Если общая камера рассчитана на 16 человек, то есть в ней 8 2-ярусных коек, то никогда в ней меньше 40 человек не бывает. Статистика в секрете. И от мирового империализма, и от собственного народа.
Каждый раз, когда я попадаю в тюрьму, я пытаюсь получить о ней картину поточнее. Всегда можно найти людей, которые сидели в той или иной тюрьме еще мальчишками, то есть лет пятнадцать-двадцать назад. Ответ от них всегда один: тут всегда как кильки в бочке.
И разумнее было б оставить Таганку и хоть немного приблизить к норме их обитаемость.
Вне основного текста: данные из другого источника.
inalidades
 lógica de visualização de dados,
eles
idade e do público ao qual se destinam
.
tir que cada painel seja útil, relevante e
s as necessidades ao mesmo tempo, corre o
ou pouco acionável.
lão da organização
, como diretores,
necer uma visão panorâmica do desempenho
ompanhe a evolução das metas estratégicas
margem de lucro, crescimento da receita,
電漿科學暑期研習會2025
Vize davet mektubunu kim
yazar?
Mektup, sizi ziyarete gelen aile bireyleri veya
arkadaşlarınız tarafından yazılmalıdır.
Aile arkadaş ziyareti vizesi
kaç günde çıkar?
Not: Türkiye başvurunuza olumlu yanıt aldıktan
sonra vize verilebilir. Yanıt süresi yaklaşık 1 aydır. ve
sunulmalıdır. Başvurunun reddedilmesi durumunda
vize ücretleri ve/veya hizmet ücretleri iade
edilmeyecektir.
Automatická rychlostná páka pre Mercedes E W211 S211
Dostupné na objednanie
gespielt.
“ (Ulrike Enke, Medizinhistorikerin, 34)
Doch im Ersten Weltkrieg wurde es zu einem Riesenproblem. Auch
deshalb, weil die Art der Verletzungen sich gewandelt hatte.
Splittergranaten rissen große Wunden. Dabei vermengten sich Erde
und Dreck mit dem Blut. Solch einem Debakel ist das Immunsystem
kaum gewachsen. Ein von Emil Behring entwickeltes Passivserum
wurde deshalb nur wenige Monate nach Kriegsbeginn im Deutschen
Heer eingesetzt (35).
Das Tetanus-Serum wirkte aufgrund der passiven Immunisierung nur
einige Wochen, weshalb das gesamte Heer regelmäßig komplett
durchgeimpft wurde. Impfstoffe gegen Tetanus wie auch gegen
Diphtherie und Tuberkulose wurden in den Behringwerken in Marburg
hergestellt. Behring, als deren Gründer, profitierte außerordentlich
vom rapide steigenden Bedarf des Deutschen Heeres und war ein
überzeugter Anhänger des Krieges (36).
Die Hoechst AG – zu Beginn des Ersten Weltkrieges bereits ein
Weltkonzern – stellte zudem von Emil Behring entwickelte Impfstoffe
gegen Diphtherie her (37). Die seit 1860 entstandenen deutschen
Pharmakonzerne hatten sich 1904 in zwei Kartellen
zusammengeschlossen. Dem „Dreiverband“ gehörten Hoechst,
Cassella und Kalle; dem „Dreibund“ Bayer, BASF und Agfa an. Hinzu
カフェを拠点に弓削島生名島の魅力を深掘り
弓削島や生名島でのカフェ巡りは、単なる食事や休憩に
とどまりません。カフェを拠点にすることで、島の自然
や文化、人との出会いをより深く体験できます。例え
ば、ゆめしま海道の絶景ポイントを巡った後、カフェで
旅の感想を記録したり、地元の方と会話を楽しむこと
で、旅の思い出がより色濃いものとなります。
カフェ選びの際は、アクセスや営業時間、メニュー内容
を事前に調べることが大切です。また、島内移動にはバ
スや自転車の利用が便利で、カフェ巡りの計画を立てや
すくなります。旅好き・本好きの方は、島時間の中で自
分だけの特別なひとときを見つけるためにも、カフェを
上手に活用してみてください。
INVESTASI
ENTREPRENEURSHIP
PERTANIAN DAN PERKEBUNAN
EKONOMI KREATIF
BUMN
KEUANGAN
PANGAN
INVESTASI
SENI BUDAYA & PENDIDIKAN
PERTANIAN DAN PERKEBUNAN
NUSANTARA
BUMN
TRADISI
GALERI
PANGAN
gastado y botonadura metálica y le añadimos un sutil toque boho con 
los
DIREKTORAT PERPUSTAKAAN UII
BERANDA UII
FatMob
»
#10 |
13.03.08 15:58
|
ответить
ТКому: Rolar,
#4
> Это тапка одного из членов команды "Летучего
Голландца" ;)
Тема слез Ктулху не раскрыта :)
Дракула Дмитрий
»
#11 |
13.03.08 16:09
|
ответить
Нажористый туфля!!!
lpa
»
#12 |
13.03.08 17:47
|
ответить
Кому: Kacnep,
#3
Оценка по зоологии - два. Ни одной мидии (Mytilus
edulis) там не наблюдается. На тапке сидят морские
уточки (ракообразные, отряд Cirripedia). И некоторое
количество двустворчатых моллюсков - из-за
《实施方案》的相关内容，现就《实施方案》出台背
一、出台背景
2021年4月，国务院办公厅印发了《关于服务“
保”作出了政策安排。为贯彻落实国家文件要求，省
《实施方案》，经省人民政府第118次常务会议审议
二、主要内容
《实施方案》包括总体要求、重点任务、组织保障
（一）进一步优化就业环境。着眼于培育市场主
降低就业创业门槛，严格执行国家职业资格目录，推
Но вооружась вечно живым и единственно верным учением о переустройстве мира, в СССР пошли другим путем. И убили сразу не двух, нет, зачем мелочиться, а сразу трех зайцев: во-первых, ликвидировав Таганку, нажили пропагандистский капитал, во-вторых, экономия средств на содержание арестантов — ликвидация целого комплекса, там же и потребление электроэнергии, и радиосеть, и канализация, водопровод и все, все, что положено иметь современной тюрьме столицы, и, в-третьих, арестантам остается теснота со всеми старыми неудобствами. У нас и на воле с жильем проблема, так неужто арестантов лишать этой же проблемы. Да и не будет это уже нашей отечественной тюрьмой, если новичок не будет обживаться в камере со спального места на полу у унитаза.
А есть еще одна сторона этого вопроса о сокращении преступности в СССР.
В военные и послевоенные годы, говорят, у нас было в лагерях несколько десятков миллионов. Сейчас, конечно, меньше. Но это не означает, что преступность с тех пор сократилась. А если даже и сократилась, то настолько ли. <…>
Преступления и правонарушения совершаются, например, сейчас те же, за что в 1940-е годы человек по суду получал лагерь и клеймо «судимый», но сейчас не за каждое из них он в лагере и не всегда «судимый».
За колоски сейчас могут и не осудить, если и соберешь. За прогул? Да их полно, даже больше, чем когда-либо. А мелкое хищение? Например, работники сахарного завода носят домой сахар под одеждой. Раньше — лагерь. А сейчас? Обычное явление — стыдят на собрании и реже — штраф.
Да и сроки не те. Раньше было до двадцати пяти лет. И если ежегодно идет пополнение болынесрочников, то, конечно, их за десять лет накопится десятки миллионов. Но если давать по три и семь лет, то за те же десять лет пройдет через лагерь людей в два и более раза больше. То есть сумма отсиженных в лагере лет будет меньше и людей находится одновременно в лагерях меньше, но пройдет их через суд и лагерь все равно больше.
А как выглядит в этом плане практика ежегодных мартовских «химических» амнистий?
Преступников и правонарушителей «амнистируют» после приговора к лагерю с обязательной (под конвоем!) отправкой на стройки народного хозяйства (не обязательно на химические) или на уже действующие (например, на Волгоградский тракторный завод!). Если он честно отработает свой срок, то ему судимость не засчитывается.
Интересно, как наша статистика поступит с этой категорией полузэков?
Опять же убивают нескольких зайцев: эти люди не войдут в статистику как зэки; их можно показать и иностранцам, вернее, не их самих, а те стройки, на которых они — основная рабочая сила; и выгоды экономические — вместо трудармий Троцкого и трудлагерей Сталина и его преемников.
Вот где работки-то для специалистов: экономистов, социологов, юристов, ученых-обществоведов. Но им, как и всему нашему обществу, не до этих мелочей. Им коммунизм надо строить. Быстро, дешево и удобно. Сегодня лучше, чем вчера, а завтра лучше, чем сегодня.}
* * *
21 августа меня вызывают из камеры на суд. Сначала ведут в тюремную парикмахерскую: перед судом и присутствующими в зале ты должен предстать в приличном виде.
Попробовал я побриться лезвием, которое мне дал парикмахер-зэк, но от первого же прикосновения к щетине чуть не взвыл от боли. Этим лезвием, поди, уже не один десяток побрили таких, как я. Попросил я другое лезвие, но на меня так посмотрели, будто я попросил гранату.
— Ведите меня обратно, — сказал я надзирателю.
И тот с равнодушным видом препроводил меня обратно в бокс. Скоро ко мне втиснули еще одного, молоденького грузина. Он был здорово исполосован бритьем и то и дело слюнявил носовой платок, обтирая с лица кровь на многочисленных порезах.